§ **Text for analysis**
Although there exists a Tajik ‘nation’ on paper, the work of what one may call Tajik ‘nation builders’ – politicians who seek to streamline disparate dialects, variants of Islam and other cultural mores into a more easily governable whole – has not proceeded very far. A key example is Gorno-Badakhshan, a region which formed an autonomous district (avtonomnaya oblast’) inside the Tajikistani Soviet Socialist Republic and vainly tried to increase its autonomy in 1991-1993. ‘Gorno-Badakhshani’ is state-speak. ‘Pamiri’ is an epithet which comes into use in contexts which also include people from outside Gorno-Badakhshan. In local contexts, the around 200.000 ‘Pamiri’ are Shughnani and Wakhi (reciding in the western and central parts) Yazgholami and Darwasi (in the northern part bordering Afghanistan, and also in the region of Gharm), and Ishqashimi. They speak Eastern Iranian languages which are referred to eponymously (Atkin 1994). In addition to language and territory, a diacritic which often comes into play is religion – all these groups are Ismaili Shiites, and not Hanafi Sunni as is the majority of Tajiks.4 Ismaili Shia was brought to the area by the poet Nasir Khosrow during the seventeenth century. Then again in another region, Kurgan-Tyube, the standard view of origin is that it is Arabic rather than Persian.

The situation, then, is that in the hierarchy of identities in this part of the world, the national identity is weak, and not priviliged above the others in the same way as it is in Europe. This is not to say that a Tajik identity does not exist – it does indeed, and it comes into play for example when talk turns to relations with neighbouring Uzbekistan. However, whereas for example in Serbia, Serbian identity would very often be so strong as to forge most or even all Serbs against Croats in a conflict, in Tajikistan the regional identity of people for example in the Leninabad region may in some cases drive them to join forces with Uzbekis against other Tajiks. Thus, the weak status of the Tajik nation and the tenuous grip of the Tajikistani state on Tajik society are among the main factors which make local politics a very different animal from what it is in Europe.

(Extrinsic camera parameter data)
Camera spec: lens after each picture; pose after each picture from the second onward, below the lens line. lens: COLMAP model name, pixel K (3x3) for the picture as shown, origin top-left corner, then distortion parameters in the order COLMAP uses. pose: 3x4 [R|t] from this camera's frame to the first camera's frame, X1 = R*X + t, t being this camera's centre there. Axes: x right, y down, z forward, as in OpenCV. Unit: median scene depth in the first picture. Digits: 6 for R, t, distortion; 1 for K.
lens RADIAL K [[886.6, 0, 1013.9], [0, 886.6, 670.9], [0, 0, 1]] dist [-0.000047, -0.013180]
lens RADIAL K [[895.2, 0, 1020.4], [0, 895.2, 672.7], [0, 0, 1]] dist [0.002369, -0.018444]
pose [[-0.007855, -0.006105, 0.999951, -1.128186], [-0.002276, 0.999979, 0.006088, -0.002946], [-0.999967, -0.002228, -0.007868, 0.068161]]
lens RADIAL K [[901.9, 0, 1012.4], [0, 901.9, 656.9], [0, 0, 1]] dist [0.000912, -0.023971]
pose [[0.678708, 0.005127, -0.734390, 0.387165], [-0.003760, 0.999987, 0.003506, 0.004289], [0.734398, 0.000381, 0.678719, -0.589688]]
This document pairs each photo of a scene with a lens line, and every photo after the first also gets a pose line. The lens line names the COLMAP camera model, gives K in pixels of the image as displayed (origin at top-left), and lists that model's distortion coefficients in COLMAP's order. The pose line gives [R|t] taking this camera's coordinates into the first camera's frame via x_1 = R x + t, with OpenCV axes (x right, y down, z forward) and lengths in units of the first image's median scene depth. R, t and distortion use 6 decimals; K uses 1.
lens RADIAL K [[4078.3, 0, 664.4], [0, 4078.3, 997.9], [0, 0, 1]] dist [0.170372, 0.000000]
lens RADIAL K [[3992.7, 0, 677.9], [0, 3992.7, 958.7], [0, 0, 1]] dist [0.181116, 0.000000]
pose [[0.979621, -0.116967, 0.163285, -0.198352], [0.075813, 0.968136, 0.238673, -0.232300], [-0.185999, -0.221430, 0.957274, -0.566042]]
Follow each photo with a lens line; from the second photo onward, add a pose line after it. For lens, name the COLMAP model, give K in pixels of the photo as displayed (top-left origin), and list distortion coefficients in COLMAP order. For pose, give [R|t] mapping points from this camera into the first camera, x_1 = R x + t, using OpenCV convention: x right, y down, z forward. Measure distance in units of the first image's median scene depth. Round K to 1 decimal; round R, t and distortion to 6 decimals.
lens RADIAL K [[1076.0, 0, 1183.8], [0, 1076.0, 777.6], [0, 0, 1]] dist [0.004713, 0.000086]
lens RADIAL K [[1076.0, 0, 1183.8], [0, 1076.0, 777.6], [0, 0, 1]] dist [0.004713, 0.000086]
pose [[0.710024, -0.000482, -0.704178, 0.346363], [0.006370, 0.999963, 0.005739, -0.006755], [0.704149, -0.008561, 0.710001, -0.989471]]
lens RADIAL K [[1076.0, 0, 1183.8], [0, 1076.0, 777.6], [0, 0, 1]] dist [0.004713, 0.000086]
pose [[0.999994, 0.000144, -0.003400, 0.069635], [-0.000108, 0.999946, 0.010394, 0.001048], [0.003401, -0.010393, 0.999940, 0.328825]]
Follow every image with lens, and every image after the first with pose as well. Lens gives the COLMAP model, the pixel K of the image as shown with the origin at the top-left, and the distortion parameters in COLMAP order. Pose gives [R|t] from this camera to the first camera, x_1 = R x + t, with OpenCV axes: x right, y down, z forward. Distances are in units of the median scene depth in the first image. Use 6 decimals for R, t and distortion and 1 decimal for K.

§ **Work task**
Can you transcribe the text on Tajik national identity from "The situation, then, is" up to and including "what it is in Europe."?

§ **Task answer**
The situation, then, is that in the hierarchy of identities in this part of the world, the national identity is weak, and not priviliged above the others in the same way as it is in Europe. This is not to say that a Tajik identity does not exist – it does indeed, and it comes into play for example when talk turns to relations with neighbouring Uzbekistan. However, whereas for example in Serbia, Serbian identity would very often be so strong as to forge most or even all Serbs against Croats in a conflict, in Tajikistan the regional identity of people for example in the Leninabad region may in some cases drive them to join forces with Uzbekis against other Tajiks. Thus, the weak status of the Tajik nation and the tenuous grip of the Tajikistani state on Tajik society are among the main factors which make local politics a very different animal from what it is in Europe.